Día a día damos por sentado que
procesos muy complejos y peligrosos, que se desarrollan de manera controlada
delante de nuestros ojos, no son sino simples rutinas carentes de ningún riesgo
y que, por tanto, se convierten en aspectos triviales de la vida a los que no
se les debe prestar demasiada atención. Autopistas llenas de vehículos que las
surcan a más de 100 kilómetros, playas de vías en las que decenas de trenes se
cruzan cada poco tiempo, millones de comunicaciones telemáticas que se cruzan
en torres de conmutadores llenas de lucecitas, todas esas cosas son muy
complejas, a veces es un milagro que funcionen tan bien y, en ocasiones,
fallan.
El
desastre del lanzamiento del cohete Protón ruso de ayer es un buen ejemplo
de todo esto. Se ha convertido en una rutina el ver lanzamientos, en ponerse
delante de la pantalla del ordenador, no de la tele, que está siempre llena de
tonterías, seguir una cuenta atrás más o menos audible y ver cómo, tras una
ignición inmensa y entre enormes bolas de humo, la figura estilizada de un
cohete se eleva recta, serena e imponente, dejando atrás la estepa, la selva,
el océano, adentrándose en un cielo azul que, poco a poco, se torna negro a
medida que el cohete asciende. Esta secuencia es distinta en función del modelo
que sea lanzado, tendrá propulsores auxiliares o no, realizará una maniobra de
cabeceo para la inserción orbital más o menos acentuada y los comentaristas
hablarán en inglés (completamente incomprensible) o en otro idioma que tampoco
se entiende, pero en todos los casos la fuerza, la potencia, la sensación de
poder que se asocia a un lanzamiento será la misma, tendrá la infinita
capacidad de embriagar que posee todo disparo, y llenará de emoción a quien lo
vea desde la oscuridad de su casa, o en medio del traqueteo del metro camino al
trabajo.. donde sea.
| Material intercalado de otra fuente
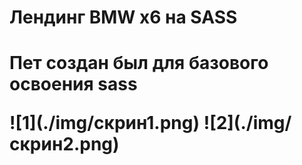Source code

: <h1>Лендинг BMW x6  на SASS<h1> 
<p>Пет создан был для базового освоения sass</p>
![1](./img/скрин1.png)
![2](./img/скрин2.png)
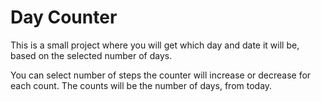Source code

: # Day Counter

This is a small project where you will get which day and date it will be, based on the selected number of days. 

You can select number of steps the counter will increase or decrease for each count. The counts will be the number of days, from today.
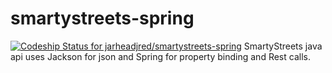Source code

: # smartystreets-spring
[ ![Codeship Status for jarheadjred/smartystreets-spring](https://codeship.io/projects/b33da0b0-b6dc-0132-93ba-769425029524/status)](https://codeship.io/projects/71165)
SmartyStreets java api uses Jackson for json and Spring for property binding and Rest calls.
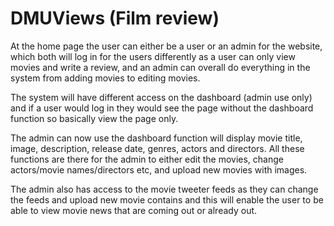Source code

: # DMUViews (Film review)

At the home page the user can either be a user or an admin for the website, which both will log in for the users differently as a user can only view movies and write a review, and an admin can overall do everything in the system from adding movies to editing movies. 

The system will have different access on the dashboard (admin use only) and if a user would log in they would see the page without the dashboard function so basically view the page only. 

The admin can now use the dashboard function will display movie title, image, description, release date, genres, actors and directors. All these functions are there for the admin to either edit the movies, change actors/movie names/directors etc, and upload new movies with images.

The admin also has access to the movie tweeter feeds as they can change the feeds and upload new movie contains and this will enable the user to be able to view movie news that are coming out or already out. 



 


 
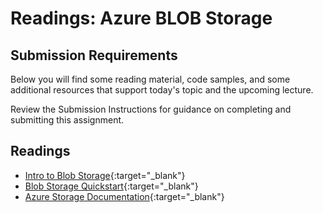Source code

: # Readings: Azure BLOB Storage

## Submission Requirements

Below you will find some reading material, code samples, and some additional resources that support today's topic and the upcoming lecture.

Review the Submission Instructions for guidance on completing and submitting this assignment.


## Readings
- [Intro to Blob Storage](https://docs.microsoft.com/en-us/azure/storage/blobs/storage-blobs-introduction){:target="_blank"}
- [Blob Storage Quickstart](https://docs.microsoft.com/en-us/azure/storage/blobs/storage-quickstart-blobs-dotnet?tabs=windows){:target="_blank"}
- [Azure Storage Documentation](https://docs.microsoft.com/en-us/azure/storage/){:target="_blank"}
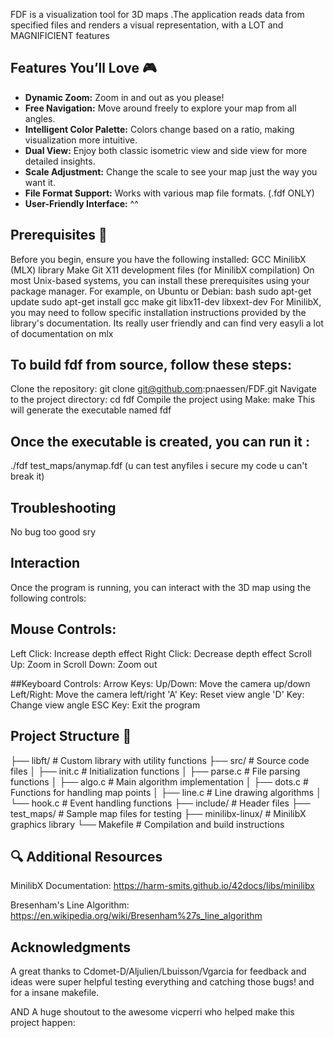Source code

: FDF is a visualization tool for 3D maps .The application reads data from specified files and renders a visual representation, with a LOT and MAGNIFICIENT features


## Features You’ll Love 🎮

- **Dynamic Zoom:** Zoom in and out as you please!
- **Free Navigation:** Move around freely to explore your map from all angles.
- **Intelligent Color Palette:** Colors change based on a ratio, making visualization more intuitive.
- **Dual View:** Enjoy both classic isometric view and side view for more detailed insights.
- **Scale Adjustment:** Change the scale to see your map just the way you want it.
- **File Format Support:** Works with various map file formats. (.fdf ONLY)
- **User-Friendly Interface:** ^^

## Prerequisites 🔧 
Before you begin, ensure you have the following installed:
GCC 
MinilibX (MLX) library
Make
Git
X11 development files (for MinilibX compilation)
On most Unix-based systems, you can install these prerequisites using your package manager. For example, on Ubuntu or Debian:
bash
sudo apt-get update
sudo apt-get install gcc make git libx11-dev libxext-dev
For MinilibX, you may need to follow specific installation instructions provided by the library's documentation. Its really user friendly and can find very easyli a lot of documentation on mlx 

## To build fdf from source, follow these steps:
Clone the repository:
git clone git@github.com:pnaessen/FDF.git
Navigate to the project directory:
cd fdf
Compile the project using Make:
make
This will generate the executable named fdf

## Once the executable is created, you can run it :
./fdf test_maps/anymap.fdf
(u can test anyfiles i secure my code u can't break it)

## Troubleshooting
No bug too good sry

## Interaction
Once the program is running, you can interact with the 3D map using the following controls:

## Mouse Controls:
Left Click: Increase depth effect
Right Click: Decrease depth effect
Scroll Up: Zoom in
Scroll Down: Zoom out 

##Keyboard Controls:
Arrow Keys:
Up/Down: Move the camera up/down
Left/Right: Move the camera left/right
'A' Key: Reset view angle
'D' Key: Change view angle
ESC Key: Exit the program

## Project Structure 📁 
├── libft/          # Custom library with utility functions
├── src/            # Source code files
│   ├── init.c      # Initialization functions
│   ├── parse.c     # File parsing functions
│   ├── algo.c      # Main algorithm implementation
│   ├── dots.c      # Functions for handling map points
│   ├── line.c      # Line drawing algorithms
│   └── hook.c      # Event handling functions
├── include/        # Header files
├── test_maps/      # Sample map files for testing
├── minilibx-linux/ # MinilibX graphics library
└── Makefile        # Compilation and build instructions

## 🔍 Additional Resources
MinilibX Documentation: 
https://harm-smits.github.io/42docs/libs/minilibx 

Bresenham's Line Algorithm:
https://en.wikipedia.org/wiki/Bresenham%27s_line_algorithm

## Acknowledgments

A great thanks to Cdomet-D/Aljulien/Lbuisson/Vgarcia for feedback and ideas were super helpful testing everything and catching those bugs! and for a insane makefile.

AND A huge shoutout to the awesome vicperri who helped make this project happen:




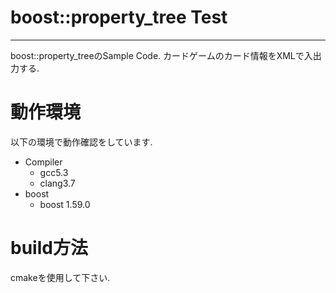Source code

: # boost::property_tree Test
-------
boost::property_treeのSample Code.
カードゲームのカード情報をXMLで入出力する.

# 動作環境

以下の環境で動作確認をしています.
* Compiler
    * gcc5.3
    * clang3.7
* boost
    * boost 1.59.0

# build方法

cmakeを使用して下さい.
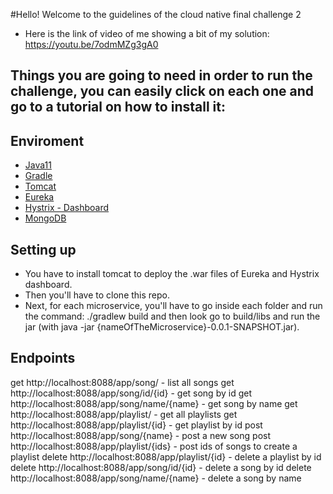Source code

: #Hello! Welcome to the guidelines of the cloud native final challenge 2

- Here is the link of video of me showing a bit of my solution: https://youtu.be/7odmMZg3gA0

## Things you are going to need in order to run the challenge, you can easily click on each one and go to a tutorial on how to install it:

## Enviroment
 - [Java11](https://www.java.com/en/download/help/download_options.html)
 - [Gradle](https://gradle.org/install/)
 - [Tomcat](https://www.digitalocean.com/community/tutorials/install-tomcat-9-ubuntu-1804-pt)
 - [Eureka](https://github.com/Netflix/eureka/wiki/Building-Eureka-Client-and-Server)
 - [Hystrix - Dashboard](https://github.com/Netflix/Hystrix/wiki/Getting-Started)
 - [MongoDB](https://www.mongodb.com/docs/manual/installation/)

## Setting up
 - You have to install tomcat to deploy the .war files of Eureka and Hystrix dashboard.
 - Then you'll have to clone this repo.
 - Next, for each microservice, you'll have to go inside each folder and run the command: ./gradlew build and then look go to build/libs and run the jar (with java -jar {nameOfTheMicroservice}-0.0.1-SNAPSHOT.jar).

## Endpoints
get http://localhost:8088/app/song/ - list all songs
get http://localhost:8088/app/song/id/{id} - get song by id
get http://localhost:8088/app/song/name/{name} - get song by name
get http://localhost:8088/app/playlist/ - get all playlists
get http://localhost:8088/app/playlist/{id} - get playlist by id
post http://localhost:8088/app/song/{name} - post a new song
post http://localhost:8088/app/playlist/{ids} - post ids of songs to create a playlist
delete http://localhost:8088/app/playlist/{id} - delete a playlist by id
delete http://localhost:8088/app/song/id/{id} - delete a song by id
delete http://localhost:8088/app/song/name/{name} - delete a song by name

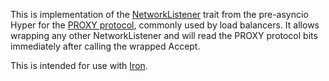 This is implementation of the [NetworkListener](https://docs.rs/hyper/0.10.13/hyper/net/trait.NetworkListener.html) trait from the pre-asyncio Hyper for the [PROXY protocol](https://www.haproxy.org/download/1.8/doc/proxy-protocol.txt), commonly used by load balancers. It allows wrapping any other NetworkListener and will read the PROXY protocol bits immediately after calling the wrapped Accept.

This is intended for use with [Iron](http://ironframework.io/).
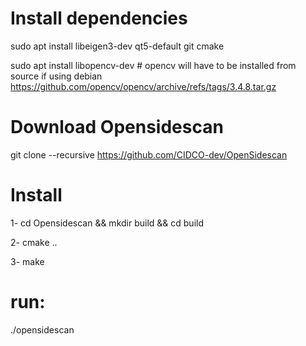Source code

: # Install dependencies
sudo apt install libeigen3-dev qt5-default git cmake

sudo apt install libopencv-dev # opencv will have to be installed from source if using debian https://github.com/opencv/opencv/archive/refs/tags/3.4.8.tar.gz

# Download Opensidescan
git clone --recursive https://github.com/CIDCO-dev/OpenSidescan


# Install
1- cd Opensidescan && mkdir build && cd build

2- cmake ..

3- make

# run:
./opensidescan
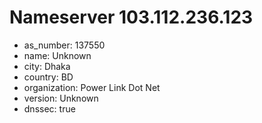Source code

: # Nameserver 103.112.236.123

* as_number: 137550
* name: Unknown
* city: Dhaka
* country: BD
* organization: Power Link Dot Net
* version: Unknown
* dnssec: true
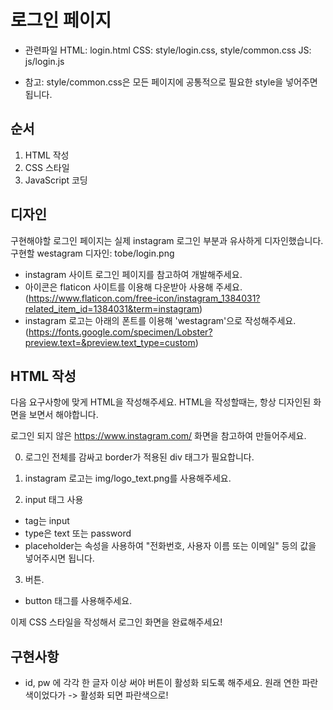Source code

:# 로그인 페이지

- 관련파일
  HTML: login.html
  CSS: style/login.css, style/common.css
  JS: js/login.js

* 참고: style/common.css은 모든 페이지에 공통적으로 필요한 style을 넣어주면 됩니다.

## 순서

1. HTML 작성
2. CSS 스타일
3. JavaScript 코딩

## 디자인

구현해야할 로그인 페이지는 실제 instagram 로그인 부분과 유사하게 디자인했습니다.
구현할 westagram 디자인: tobe/login.png

- instagram 사이트 로그인 페이지를 참고하여 개발해주세요.
- 아이콘은 flaticon 사이트를 이용해 다운받아 사용해 주세요.
  (https://www.flaticon.com/free-icon/instagram_1384031?related_item_id=1384031&term=instagram)
- instagram 로고는 아래의 폰트를 이용해 'westagram'으로 작성해주세요.
  (https://fonts.google.com/specimen/Lobster?preview.text=&preview.text_type=custom)

## HTML 작성

다음 요구사항에 맞게 HTML을 작성해주세요.
HTML을 작성할때는, 항상 디자인된 화면을 보면서 해야합니다.

로그인 되지 않은 https://www.instagram.com/ 화면을 참고하여 만들어주세요.

0. 로그인 전체를 감싸고 border가 적용된 div 태그가 필요합니다.

1. instagram 로고는 img/logo_text.png를 사용해주세요.

2. input 태그 사용

- tag는 input
- type은 text 또는 password
- placeholder는 속성을 사용하여 "전화번호, 사용자 이름 또는 이메일" 등의 값을 넣어주시면 됩니다.

3. 버튼.

- button 태그를 사용해주세요.

이제 CSS 스타일을 작성해서 로그인 화면을 완료해주세요!

## 구현사항

- id, pw 에 각각 한 글자 이상 써야 버튼이 활성화 되도록 해주세요.
  원래 연한 파란색이었다가 -> 활성화 되면 파란색으로!
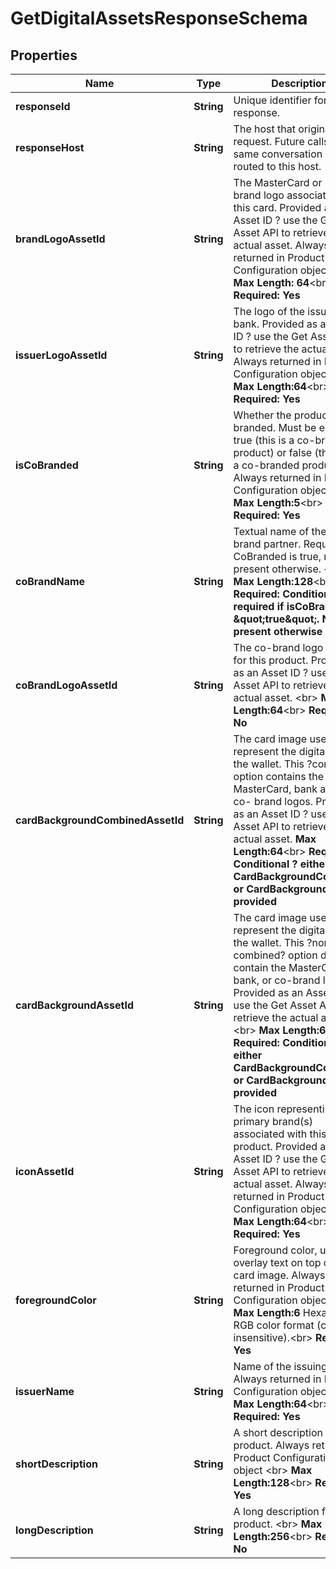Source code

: 
# GetDigitalAssetsResponseSchema

## Properties
Name | Type | Description | Notes
------------ | ------------- | ------------- | -------------
**responseId** | **String** | Unique identifier for the response.  |  [optional]
**responseHost** | **String** | The host that originated the request. Future calls in the same conversation may be routed to this host.  |  [optional]
**brandLogoAssetId** | **String** | The MasterCard or Maestro brand logo associated with this card. Provided as an Asset ID ? use the Get Asset API to retrieve the actual asset. Always returned in Product Configuration object &lt;br&gt;    __Max Length: 64__&lt;br&gt; __Required: Yes__  |  [optional]
**issuerLogoAssetId** | **String** | The logo of the issuing bank. Provided as an Asset ID ? use the Get Asset API to retrieve the actual asset. Always returned in Product Configuration object &lt;br&gt;     __Max Length:64__&lt;br&gt; __Required: Yes__  |  [optional]
**isCoBranded** | **String** | Whether the product is co-branded. Must be either true (this is a co-branded product) or false (this is not a co-branded product). Always returned in Product Configuration object &lt;br&gt;    __Max Length:5__&lt;br&gt; __Required: Yes__  |  [optional]
**coBrandName** | **String** | Textual name of the co-brand partner. Required if CoBranded is true, not present otherwise.  &lt;br&gt;   __Max Length:128__&lt;br&gt; __Required: Conditional ? required if isCoBranded &#x3D; \&quot;true\&quot;. Not present otherwise__  |  [optional]
**coBrandLogoAssetId** | **String** | The co-brand logo (if any) for this product. Provided as an Asset ID ? use the Get Asset API to retrieve the actual asset. &lt;br&gt;   __Max Length:64__&lt;br&gt; __Required: No__  |  [optional]
**cardBackgroundCombinedAssetId** | **String** | The card image used to represent the digital card in the wallet. This ?combined? option contains the MasterCard, bank and any co- brand logos.  Provided as an Asset ID ? use the Get Asset API to retrieve the actual asset.     __Max Length:64__&lt;br&gt; __Required: Conditional ? either CardBackgroundCombined or CardBackground will be provided__  |  [optional]
**cardBackgroundAssetId** | **String** | The card image used to represent the digital card in the wallet. This ?non-combined? option does not contain the MasterCard, bank, or co-brand logos. Provided as an Asset ID ? use the Get Asset API to retrieve the actual asset. &lt;br&gt;     __Max Length:64__&lt;br&gt; __Required: Conditional ? either CardBackgroundCombined or CardBackground will be provided__  |  [optional]
**iconAssetId** | **String** | The icon representing the primary brand(s) associated with this product. Provided as an Asset ID ? use the Get Asset API to retrieve the actual asset. Always returned in Product Configuration object&lt;br&gt;    __Max Length:64__&lt;br&gt; __Required: Yes__  |  [optional]
**foregroundColor** | **String** | Foreground color, used to overlay text on top of the card image. Always returned in Product Configuration object&lt;br&gt;    __Max Length:6__ Hexadecimal RGB color format (case-insensitive).&lt;br&gt; __Required: Yes__  |  [optional]
**issuerName** | **String** | Name of the issuing bank. Always returned in Product Configuration object &lt;br&gt;    __Max Length:64__&lt;br&gt; __Required: Yes__  |  [optional]
**shortDescription** | **String** | A short description for this product. Always returned in Product Configuration object  &lt;br&gt;   __Max Length:128__&lt;br&gt; __Required: Yes__  |  [optional]
**longDescription** | **String** | A long description for this product.  &lt;br&gt;   __Max Length:256__&lt;br&gt; __Required: No__  |  [optional]



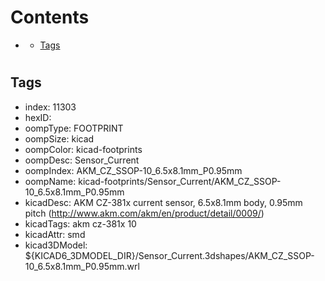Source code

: 



Contents
========

* [](#)
	* [Tags](#tags)

# 

## Tags

- index: 11303
- hexID: 
- oompType: FOOTPRINT
- oompSize: kicad
- oompColor: kicad-footprints
- oompDesc: Sensor_Current
- oompIndex: AKM_CZ_SSOP-10_6.5x8.1mm_P0.95mm
- oompName: kicad-footprints/Sensor_Current/AKM_CZ_SSOP-10_6.5x8.1mm_P0.95mm
- kicadDesc: AKM CZ-381x current sensor, 6.5x8.1mm body, 0.95mm pitch (http://www.akm.com/akm/en/product/detail/0009/)
- kicadTags: akm cz-381x 10
- kicadAttr: smd
- kicad3DModel: ${KICAD6_3DMODEL_DIR}/Sensor_Current.3dshapes/AKM_CZ_SSOP-10_6.5x8.1mm_P0.95mm.wrl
Y no nos solemos parar a pensar que lanzar un cohete es
una de las cosas más peligrosas y, hasta cierto punto, suicidas, que existen.
No nos damos cuenta de que, de todo ese enorme tubo que observamos que es lo
que llamamos cohete, apenas la punta más pequeña de su cúspide es el
alojamiento de la carga útil, satélites habitualmente, mientras que el resto,
todo lo demás, es un enorme depósito de combustible al que se le prende fuego
para que el conjunto logre elevarse del suelo. No es una exageración decir que un
cohete es, en el fondo, una bomba que se detona de manera controlada, y que
cuando un astronauta se sube a la punta del cohete en el fono se está sentando
sobre un enorme tanque de combustible al que le va a prender fuego para que
salga disparado. Puede sonar exagerado, pero es así. Los cohetes queman enormes
cantidades de combustible por segundo, toneladas en algunos casos, para lograr
la velocidad de escape que les permita situarse en la órbita terrestre, y es
evidente que todo el proceso de despegue es una maniobra arriesgada, muy
arriesgada, en la que el más mínimo fallo puede dar al traste con toda la misión,
y como combustible no falta, todo se acabe traduciendo en una enorme explosión
que convierta cohete, carga y tripulación, si la hubiese, en fragmentos
chamuscados que se esparcen infinitamente sobre la zona del lanzamiento. Llevamos
mucho tiempo viendo lanzamientos exitosos, en los que afortunadamente todo sale
bien, las toberas y bombas de los motores funcionan, las juntas de dilatación
de los sectores que forman la torre son estancas y las miles, miles y miles de
piezas diseñadas con esmero para hacer su trabajo no fallan, y todo se
desarrolla con precisión milimétrica. Y pese a ello los controladores de la
misión, y muchos de los que seguimos lanzamientos con asiduidad, cruzamos los
dedos en el momento de la ignición y nos mantenemos expectantes hasta que todo
haya salido como debe, hasta que la altura del disparo sea la necesaria como
para asegurarse de que la misión va por buen camino y, en ese momento, se
suelta el típico suspiro que indica que todo ha salido como debía.